CEO, Business Disability Forum
• In the process of putting Humpty back together again, we should use the funds that are suddenly available for young jobseekers to build an accessible ladder of credentialed training, from school to further and higher education, that will generate a skilled social care workforce. Offering fair wages for the early steps on the ladder will help to redress young adult unemployment and open up pathways into professions allied to medicine as well as medicine itself.
Over the past five years I have visited more than 30 university-level health and social work training programmes around the UK. There has been progress in role expansion and mixing, eg nurse paramedics. Now is the opportunity to put the feeder systems in place – and they needn’t be restricted to the under-25s. Then we will have a sound workforce for a nationalised care system.
Sue Rabbitt Roff
• Clearly the chancellor’s under-25s job creation scheme is to be welcomed.
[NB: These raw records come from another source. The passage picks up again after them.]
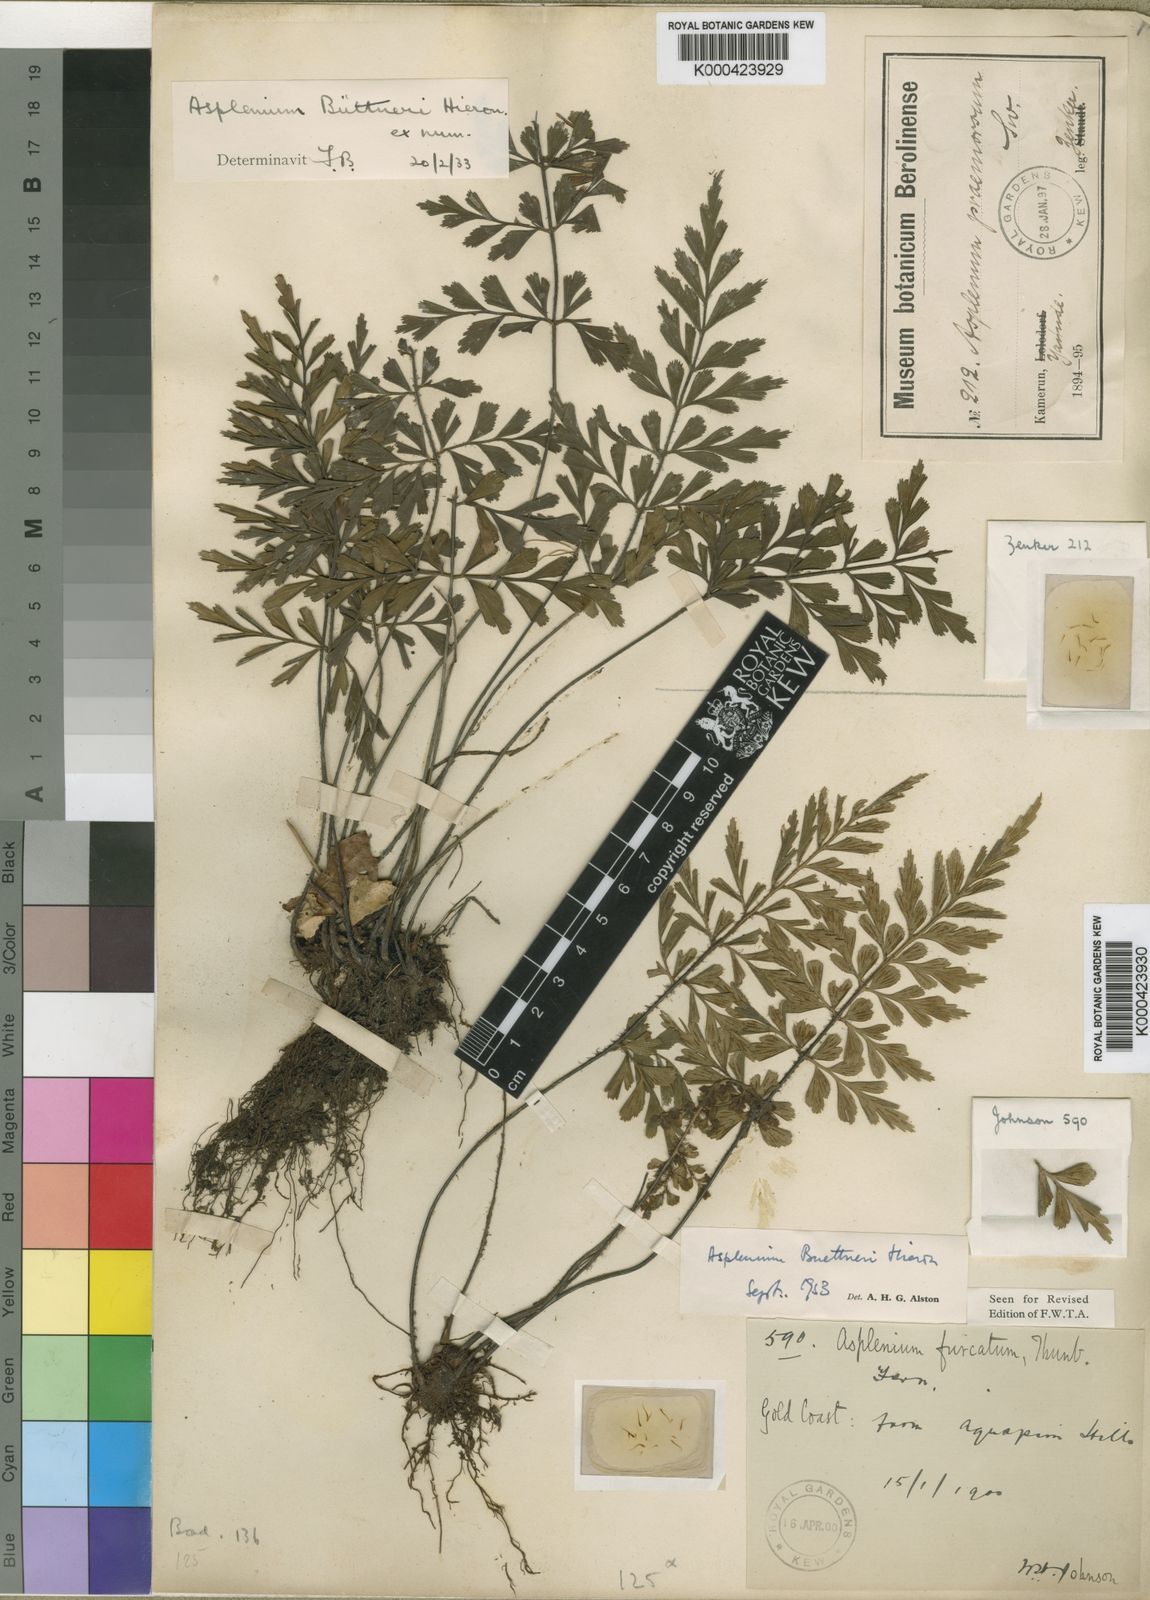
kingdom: Plantae
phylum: Tracheophyta
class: Polypodiopsida
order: Polypodiales
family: Aspleniaceae
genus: Asplenium
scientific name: Asplenium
Having implemented youth training schemes in the 1980s and Future Jobs Fund projects in this century, I am concerned that lessons have not been learned from these.
One lesson is that local initiatives perform better. Second, adequate training and careers advice must be provided, particularly for the most disadvantaged, who need more support; this costs more but in the end is cost-efficient as it pays for itself. Third, setting unrealistic targets with inadequate supervision will only encourage unscrupulous private sector employers to cut corners to reach these; they must be tightly controlled.
Chair, LFJ Youth Integration
• It appears that the chancellor has earmarked at least £2bn to cover the wages and associated costs of firms hiring young school leavers for six months, and the money is accessible even to those firms which impart only the skill of making tea at the workplace. Would the firms have to return any part of this money to the government if the young people cannot subsequently find employers willing to hire them?